What to do:
• 1. In the fudge recipe, why does the butter line call for more than the 2 tbsp. used in the mixture? Answer in one to three sentences.
• 2. Answer these questions about the fudge recipe:
(a) How many servings does it yield?
(b) What may be substituted for the pure vanilla extract?
(c) For how long are the butter and heavy cream first cooked in the microwave on "High"?
• 3. Write the remaining directions of the fudge recipe, continuing after its final step.

Document extract:
------------------------------------------------
Sucre à la Crème - Butter & Cream Fudge

This traditional Holiday sweet from Québec called Sucre à la Crème or Butter & Cream Fudge, can be enjoyed anytime you want a treat!
Prep Time5 minutes
Cook Time7 minutes
Passive Time2 hours 30 minutes
Total Time2 hours 42 minutes
Servings: 15 squares
Author: Francine Lizotte
Course: Snacks
Cuisine: Canadian, Québécois
Keyword Easy Recipe, Holidays & Events, Kids Recipes, Low Sodium, Microwave Recipe, Snacks

Ingredients

  • 2 cups brown sugar such as demerara, sifted
  • 1 cup powdered sugar, sifted tips & tricks
  • 1 tbsp. unbleached all-purpose flour, sifted
  • 1/2 tsp. cream of tartar, sifted
  • 2 tbsp. butter, plus more to grease container tips & tricks
  • 1/2 cup 35% heavy cream
  • 1/2 tsp. pure vanilla extract (substitute maple extract)
  • 1/4 cup chopped walnuts *optional

Directions

  • In a bowl, sift brown sugar and set aside.
  • Grease a 9x4 pan or square silicone molds
  • In another bowl, sift powdered sugar, flour and cream of tartar together; set aside.
  • In a 4-liter microwave-safe bowl, combine butter and heavy cream. Transfer to the microwave and cook on “High” for 1 minute.
------------------------------------------------
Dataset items
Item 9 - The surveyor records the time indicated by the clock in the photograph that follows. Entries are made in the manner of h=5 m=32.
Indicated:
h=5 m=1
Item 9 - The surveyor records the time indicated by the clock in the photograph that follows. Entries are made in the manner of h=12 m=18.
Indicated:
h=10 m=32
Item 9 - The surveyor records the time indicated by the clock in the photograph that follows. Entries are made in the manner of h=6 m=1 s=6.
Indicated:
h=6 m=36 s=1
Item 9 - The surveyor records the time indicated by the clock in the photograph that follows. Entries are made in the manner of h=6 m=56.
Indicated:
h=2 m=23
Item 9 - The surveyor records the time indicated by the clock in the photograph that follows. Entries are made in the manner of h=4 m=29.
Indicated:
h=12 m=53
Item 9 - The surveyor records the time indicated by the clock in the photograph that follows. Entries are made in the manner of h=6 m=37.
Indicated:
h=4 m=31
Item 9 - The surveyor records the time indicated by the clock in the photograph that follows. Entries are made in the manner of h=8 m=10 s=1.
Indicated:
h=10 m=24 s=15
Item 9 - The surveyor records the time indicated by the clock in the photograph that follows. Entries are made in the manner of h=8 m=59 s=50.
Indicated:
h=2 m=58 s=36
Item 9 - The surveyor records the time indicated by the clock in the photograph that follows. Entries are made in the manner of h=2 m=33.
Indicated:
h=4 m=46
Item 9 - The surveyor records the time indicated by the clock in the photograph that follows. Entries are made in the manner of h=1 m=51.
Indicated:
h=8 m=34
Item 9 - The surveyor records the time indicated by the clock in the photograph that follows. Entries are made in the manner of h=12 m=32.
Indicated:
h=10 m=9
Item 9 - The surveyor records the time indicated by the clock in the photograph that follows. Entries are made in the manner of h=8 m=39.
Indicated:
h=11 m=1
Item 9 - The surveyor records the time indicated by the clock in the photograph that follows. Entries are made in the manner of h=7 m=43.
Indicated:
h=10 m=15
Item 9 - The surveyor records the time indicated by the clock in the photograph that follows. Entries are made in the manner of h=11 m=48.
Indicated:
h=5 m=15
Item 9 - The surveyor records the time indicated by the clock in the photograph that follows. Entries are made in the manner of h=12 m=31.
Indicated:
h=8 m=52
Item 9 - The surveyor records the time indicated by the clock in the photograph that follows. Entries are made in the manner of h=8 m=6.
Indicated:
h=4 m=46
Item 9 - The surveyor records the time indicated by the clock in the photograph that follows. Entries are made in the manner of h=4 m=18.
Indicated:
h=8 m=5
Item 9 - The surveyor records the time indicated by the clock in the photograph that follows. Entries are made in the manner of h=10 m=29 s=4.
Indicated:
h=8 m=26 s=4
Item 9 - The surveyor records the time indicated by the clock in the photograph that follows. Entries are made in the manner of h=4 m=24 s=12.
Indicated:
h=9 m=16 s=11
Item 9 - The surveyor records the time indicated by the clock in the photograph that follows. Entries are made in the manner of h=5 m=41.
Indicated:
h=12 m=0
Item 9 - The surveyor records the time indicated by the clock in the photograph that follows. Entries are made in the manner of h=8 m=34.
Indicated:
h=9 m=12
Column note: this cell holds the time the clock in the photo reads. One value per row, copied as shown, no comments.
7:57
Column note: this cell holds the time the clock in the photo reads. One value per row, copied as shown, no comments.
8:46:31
------------------------------------------------
Answer set:
• 1. The recipe calls for extra butter to grease the container. The directions call for greasing a 9x4 pan or square silicone molds, and the additional butter is for that step.

• 2.
(a) 15 squares
(b) Maple extract
(c) 1 minute

• 3.
  • Stir in brown sugar and powdered sugar mixture. Transfer back to the microwave and cook on “High” for 4 minutes, stirring halfway through cooking.
  • Add vanilla extract, stir and back to the microwave on "High" for an additional 2 minutes.
  • Remove from the microwave and do a test if the sucre à la crème is ready by taking a very small amount of the mixture and drop it in cold water. If it forms a small ball and seizes then it’s ready otherwise, return it to the microwave for another 30 seconds.
  • Add the chopped walnuts, stir quickly and transfer the sugar mixture to a greased bowl or a silicone square mold. Tap it a few times on the counter to compact the mixture and let it cool for 30 minutes.
  • Transfer to the fridge for 2 hours or until firm. Cut into squares if not using the silicone mold and serve.